= Task item =
The entries below must be returned exactly as they stand.

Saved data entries
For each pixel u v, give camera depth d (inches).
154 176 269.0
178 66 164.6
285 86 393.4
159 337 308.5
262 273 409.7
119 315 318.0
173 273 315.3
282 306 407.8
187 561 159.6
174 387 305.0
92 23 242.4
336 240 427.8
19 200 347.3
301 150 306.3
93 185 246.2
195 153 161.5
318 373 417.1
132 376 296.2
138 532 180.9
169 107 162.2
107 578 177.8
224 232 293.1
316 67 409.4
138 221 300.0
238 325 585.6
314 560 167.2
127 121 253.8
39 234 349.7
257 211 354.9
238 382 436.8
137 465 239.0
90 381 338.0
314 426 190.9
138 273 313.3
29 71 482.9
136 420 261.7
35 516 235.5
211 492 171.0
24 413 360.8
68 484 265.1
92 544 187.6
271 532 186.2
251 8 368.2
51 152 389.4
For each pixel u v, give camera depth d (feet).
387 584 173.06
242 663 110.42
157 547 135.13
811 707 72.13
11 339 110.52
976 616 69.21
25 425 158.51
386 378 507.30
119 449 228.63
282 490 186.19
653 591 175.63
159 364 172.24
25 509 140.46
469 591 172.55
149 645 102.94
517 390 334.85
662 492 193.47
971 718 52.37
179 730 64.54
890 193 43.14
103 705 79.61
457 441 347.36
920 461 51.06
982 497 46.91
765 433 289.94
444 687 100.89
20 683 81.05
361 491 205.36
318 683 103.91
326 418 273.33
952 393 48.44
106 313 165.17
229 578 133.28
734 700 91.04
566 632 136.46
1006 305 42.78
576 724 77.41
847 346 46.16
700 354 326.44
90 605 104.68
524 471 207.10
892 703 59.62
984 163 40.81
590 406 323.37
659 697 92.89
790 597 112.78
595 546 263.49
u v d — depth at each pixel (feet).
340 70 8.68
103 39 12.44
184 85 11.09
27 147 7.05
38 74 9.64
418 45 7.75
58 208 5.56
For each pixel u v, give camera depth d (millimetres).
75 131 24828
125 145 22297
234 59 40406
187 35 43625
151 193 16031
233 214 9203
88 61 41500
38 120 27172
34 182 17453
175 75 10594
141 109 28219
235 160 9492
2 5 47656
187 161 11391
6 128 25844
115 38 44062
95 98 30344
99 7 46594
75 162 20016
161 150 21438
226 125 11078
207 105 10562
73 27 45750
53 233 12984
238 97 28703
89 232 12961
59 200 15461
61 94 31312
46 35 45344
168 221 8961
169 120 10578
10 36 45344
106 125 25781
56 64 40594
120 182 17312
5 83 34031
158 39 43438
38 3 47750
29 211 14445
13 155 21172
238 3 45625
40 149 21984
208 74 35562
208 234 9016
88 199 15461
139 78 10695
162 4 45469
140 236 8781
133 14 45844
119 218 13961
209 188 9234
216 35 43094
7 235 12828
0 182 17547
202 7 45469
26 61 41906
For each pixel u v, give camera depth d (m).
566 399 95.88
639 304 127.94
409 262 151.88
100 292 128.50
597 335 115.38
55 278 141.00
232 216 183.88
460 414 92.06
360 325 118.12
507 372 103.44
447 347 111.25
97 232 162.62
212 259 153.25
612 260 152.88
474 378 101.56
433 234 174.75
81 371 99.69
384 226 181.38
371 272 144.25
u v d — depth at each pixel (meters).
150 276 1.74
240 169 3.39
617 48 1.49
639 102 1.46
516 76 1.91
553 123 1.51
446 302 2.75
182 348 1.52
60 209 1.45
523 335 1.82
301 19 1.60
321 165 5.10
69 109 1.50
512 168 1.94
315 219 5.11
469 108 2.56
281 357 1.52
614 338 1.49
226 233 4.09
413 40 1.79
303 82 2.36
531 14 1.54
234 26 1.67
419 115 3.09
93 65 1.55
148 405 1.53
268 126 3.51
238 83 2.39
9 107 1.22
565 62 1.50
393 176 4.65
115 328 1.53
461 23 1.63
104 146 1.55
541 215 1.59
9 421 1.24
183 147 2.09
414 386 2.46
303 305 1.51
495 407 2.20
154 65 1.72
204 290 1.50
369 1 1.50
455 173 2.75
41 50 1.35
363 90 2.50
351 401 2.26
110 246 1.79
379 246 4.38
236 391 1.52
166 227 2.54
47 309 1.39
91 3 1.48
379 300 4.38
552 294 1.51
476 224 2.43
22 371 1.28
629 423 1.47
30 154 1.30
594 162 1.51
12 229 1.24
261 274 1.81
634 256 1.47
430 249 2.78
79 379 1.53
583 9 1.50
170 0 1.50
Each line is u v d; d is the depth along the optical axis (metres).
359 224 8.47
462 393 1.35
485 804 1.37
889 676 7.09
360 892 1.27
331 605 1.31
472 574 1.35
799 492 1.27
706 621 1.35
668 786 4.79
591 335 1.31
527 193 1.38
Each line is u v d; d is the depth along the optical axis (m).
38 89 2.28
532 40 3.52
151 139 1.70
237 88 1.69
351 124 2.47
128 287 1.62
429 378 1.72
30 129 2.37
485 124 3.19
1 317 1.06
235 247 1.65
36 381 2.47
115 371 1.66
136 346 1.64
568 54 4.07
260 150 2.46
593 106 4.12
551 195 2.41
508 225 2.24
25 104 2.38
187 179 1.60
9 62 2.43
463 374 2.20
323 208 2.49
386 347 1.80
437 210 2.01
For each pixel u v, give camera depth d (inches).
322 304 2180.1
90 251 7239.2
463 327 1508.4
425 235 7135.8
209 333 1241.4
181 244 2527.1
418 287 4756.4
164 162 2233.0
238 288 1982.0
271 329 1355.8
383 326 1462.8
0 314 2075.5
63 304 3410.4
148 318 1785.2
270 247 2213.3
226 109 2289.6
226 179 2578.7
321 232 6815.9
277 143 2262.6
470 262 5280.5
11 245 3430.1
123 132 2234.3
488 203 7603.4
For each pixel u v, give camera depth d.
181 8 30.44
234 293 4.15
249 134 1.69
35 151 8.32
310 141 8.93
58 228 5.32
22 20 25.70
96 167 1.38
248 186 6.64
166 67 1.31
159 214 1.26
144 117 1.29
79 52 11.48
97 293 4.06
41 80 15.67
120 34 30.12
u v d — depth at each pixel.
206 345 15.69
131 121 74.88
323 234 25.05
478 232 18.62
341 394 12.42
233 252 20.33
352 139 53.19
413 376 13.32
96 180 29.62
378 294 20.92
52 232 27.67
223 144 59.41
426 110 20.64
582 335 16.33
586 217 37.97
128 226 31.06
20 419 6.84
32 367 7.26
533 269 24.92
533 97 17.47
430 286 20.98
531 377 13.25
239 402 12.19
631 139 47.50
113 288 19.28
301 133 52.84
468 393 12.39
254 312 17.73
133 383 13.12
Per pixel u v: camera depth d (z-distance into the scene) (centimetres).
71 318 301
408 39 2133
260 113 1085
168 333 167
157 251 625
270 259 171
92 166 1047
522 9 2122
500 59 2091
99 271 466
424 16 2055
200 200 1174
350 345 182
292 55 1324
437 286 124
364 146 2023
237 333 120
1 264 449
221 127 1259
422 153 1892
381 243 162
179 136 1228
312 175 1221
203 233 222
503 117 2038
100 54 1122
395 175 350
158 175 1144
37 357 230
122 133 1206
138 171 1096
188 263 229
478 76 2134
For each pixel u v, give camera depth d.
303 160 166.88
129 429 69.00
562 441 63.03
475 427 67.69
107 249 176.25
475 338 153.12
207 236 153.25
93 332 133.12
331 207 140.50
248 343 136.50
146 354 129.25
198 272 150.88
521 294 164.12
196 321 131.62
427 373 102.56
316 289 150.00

= Result of the exercise =
For each pixel u v, give camera depth d (inches).
154 176 269.0
178 66 164.6
285 86 393.4
159 337 308.5
262 273 409.7
119 315 318.0
173 273 315.3
282 306 407.8
187 561 159.6
174 387 305.0
92 23 242.4
336 240 427.8
19 200 347.3
301 150 306.3
93 185 246.2
195 153 161.5
318 373 417.1
132 376 296.2
138 532 180.9
169 107 162.2
107 578 177.8
224 232 293.1
316 67 409.4
138 221 300.0
238 325 585.6
314 560 167.2
127 121 253.8
39 234 349.7
257 211 354.9
238 382 436.8
137 465 239.0
90 381 338.0
314 426 190.9
138 273 313.3
29 71 482.9
136 420 261.7
35 516 235.5
211 492 171.0
24 413 360.8
68 484 265.1
92 544 187.6
271 532 186.2
251 8 368.2
51 152 389.4
For each pixel u v, give camera depth d (feet).
387 584 173.06
242 663 110.42
157 547 135.13
811 707 72.13
11 339 110.52
976 616 69.21
25 425 158.51
386 378 507.30
119 449 228.63
282 490 186.19
653 591 175.63
159 364 172.24
25 509 140.46
469 591 172.55
149 645 102.94
517 390 334.85
662 492 193.47
971 718 52.37
179 730 64.54
890 193 43.14
103 705 79.61
457 441 347.36
920 461 51.06
982 497 46.91
765 433 289.94
444 687 100.89
20 683 81.05
361 491 205.36
318 683 103.91
326 418 273.33
952 393 48.44
106 313 165.17
229 578 133.28
734 700 91.04
566 632 136.46
1006 305 42.78
576 724 77.41
847 346 46.16
700 354 326.44
90 605 104.68
524 471 207.10
892 703 59.62
984 163 40.81
590 406 323.37
659 697 92.89
790 597 112.78
595 546 263.49
u v d — depth at each pixel (feet).
340 70 8.68
103 39 12.44
184 85 11.09
27 147 7.05
38 74 9.64
418 45 7.75
58 208 5.56
For each pixel u v, give camera depth d (millimetres).
75 131 24828
125 145 22297
234 59 40406
187 35 43625
151 193 16031
233 214 9203
88 61 41500
38 120 27172
34 182 17453
175 75 10594
141 109 28219
235 160 9492
2 5 47656
187 161 11391
6 128 25844
115 38 44062
95 98 30344
99 7 46594
75 162 20016
161 150 21438
226 125 11078
207 105 10562
73 27 45750
53 233 12984
238 97 28703
89 232 12961
59 200 15461
61 94 31312
46 35 45344
168 221 8961
169 120 10578
10 36 45344
106 125 25781
56 64 40594
120 182 17312
5 83 34031
158 39 43438
38 3 47750
29 211 14445
13 155 21172
238 3 45625
40 149 21984
208 74 35562
208 234 9016
88 199 15461
139 78 10695
162 4 45469
140 236 8781
133 14 45844
119 218 13961
209 188 9234
216 35 43094
7 235 12828
0 182 17547
202 7 45469
26 61 41906
For each pixel u v, give camera depth d (m).
566 399 95.88
639 304 127.94
409 262 151.88
100 292 128.50
597 335 115.38
55 278 141.00
232 216 183.88
460 414 92.06
360 325 118.12
507 372 103.44
447 347 111.25
97 232 162.62
212 259 153.25
612 260 152.88
474 378 101.56
433 234 174.75
81 371 99.69
384 226 181.38
371 272 144.25
u v d — depth at each pixel (meters).
150 276 1.74
240 169 3.39
617 48 1.49
639 102 1.46
516 76 1.91
553 123 1.51
446 302 2.75
182 348 1.52
60 209 1.45
523 335 1.82
301 19 1.60
321 165 5.10
69 109 1.50
512 168 1.94
315 219 5.11
469 108 2.56
281 357 1.52
614 338 1.49
226 233 4.09
413 40 1.79
303 82 2.36
531 14 1.54
234 26 1.67
419 115 3.09
93 65 1.55
148 405 1.53
268 126 3.51
238 83 2.39
9 107 1.22
565 62 1.50
393 176 4.65
115 328 1.53
461 23 1.63
104 146 1.55
541 215 1.59
9 421 1.24
183 147 2.09
414 386 2.46
303 305 1.51
495 407 2.20
154 65 1.72
204 290 1.50
369 1 1.50
455 173 2.75
41 50 1.35
363 90 2.50
351 401 2.26
110 246 1.79
379 246 4.38
236 391 1.52
166 227 2.54
47 309 1.39
91 3 1.48
379 300 4.38
552 294 1.51
476 224 2.43
22 371 1.28
629 423 1.47
30 154 1.30
594 162 1.51
12 229 1.24
261 274 1.81
634 256 1.47
430 249 2.78
79 379 1.53
583 9 1.50
170 0 1.50
Each line is u v d; d is the depth along the optical axis (metres).
359 224 8.47
462 393 1.35
485 804 1.37
889 676 7.09
360 892 1.27
331 605 1.31
472 574 1.35
799 492 1.27
706 621 1.35
668 786 4.79
591 335 1.31
527 193 1.38
Each line is u v d; d is the depth along the optical axis (m).
38 89 2.28
532 40 3.52
151 139 1.70
237 88 1.69
351 124 2.47
128 287 1.62
429 378 1.72
30 129 2.37
485 124 3.19
1 317 1.06
235 247 1.65
36 381 2.47
115 371 1.66
136 346 1.64
568 54 4.07
260 150 2.46
593 106 4.12
551 195 2.41
508 225 2.24
25 104 2.38
187 179 1.60
9 62 2.43
463 374 2.20
323 208 2.49
386 347 1.80
437 210 2.01
For each pixel u v, give camera depth d (inches).
322 304 2180.1
90 251 7239.2
463 327 1508.4
425 235 7135.8
209 333 1241.4
181 244 2527.1
418 287 4756.4
164 162 2233.0
238 288 1982.0
271 329 1355.8
383 326 1462.8
0 314 2075.5
63 304 3410.4
148 318 1785.2
270 247 2213.3
226 109 2289.6
226 179 2578.7
321 232 6815.9
277 143 2262.6
470 262 5280.5
11 245 3430.1
123 132 2234.3
488 203 7603.4
For each pixel u v, give camera depth d.
181 8 30.44
234 293 4.15
249 134 1.69
35 151 8.32
310 141 8.93
58 228 5.32
22 20 25.70
96 167 1.38
248 186 6.64
166 67 1.31
159 214 1.26
144 117 1.29
79 52 11.48
97 293 4.06
41 80 15.67
120 34 30.12
u v d — depth at each pixel.
206 345 15.69
131 121 74.88
323 234 25.05
478 232 18.62
341 394 12.42
233 252 20.33
352 139 53.19
413 376 13.32
96 180 29.62
378 294 20.92
52 232 27.67
223 144 59.41
426 110 20.64
582 335 16.33
586 217 37.97
128 226 31.06
20 419 6.84
32 367 7.26
533 269 24.92
533 97 17.47
430 286 20.98
531 377 13.25
239 402 12.19
631 139 47.50
113 288 19.28
301 133 52.84
468 393 12.39
254 312 17.73
133 383 13.12
Per pixel u v: camera depth d (z-distance into the scene) (centimetres).
71 318 301
408 39 2133
260 113 1085
168 333 167
157 251 625
270 259 171
92 166 1047
522 9 2122
500 59 2091
99 271 466
424 16 2055
200 200 1174
350 345 182
292 55 1324
437 286 124
364 146 2023
237 333 120
1 264 449
221 127 1259
422 153 1892
381 243 162
179 136 1228
312 175 1221
203 233 222
503 117 2038
100 54 1122
395 175 350
158 175 1144
37 357 230
122 133 1206
138 171 1096
188 263 229
478 76 2134
For each pixel u v, give camera depth d.
303 160 166.88
129 429 69.00
562 441 63.03
475 427 67.69
107 249 176.25
475 338 153.12
207 236 153.25
93 332 133.12
331 207 140.50
248 343 136.50
146 354 129.25
198 272 150.88
521 294 164.12
196 321 131.62
427 373 102.56
316 289 150.00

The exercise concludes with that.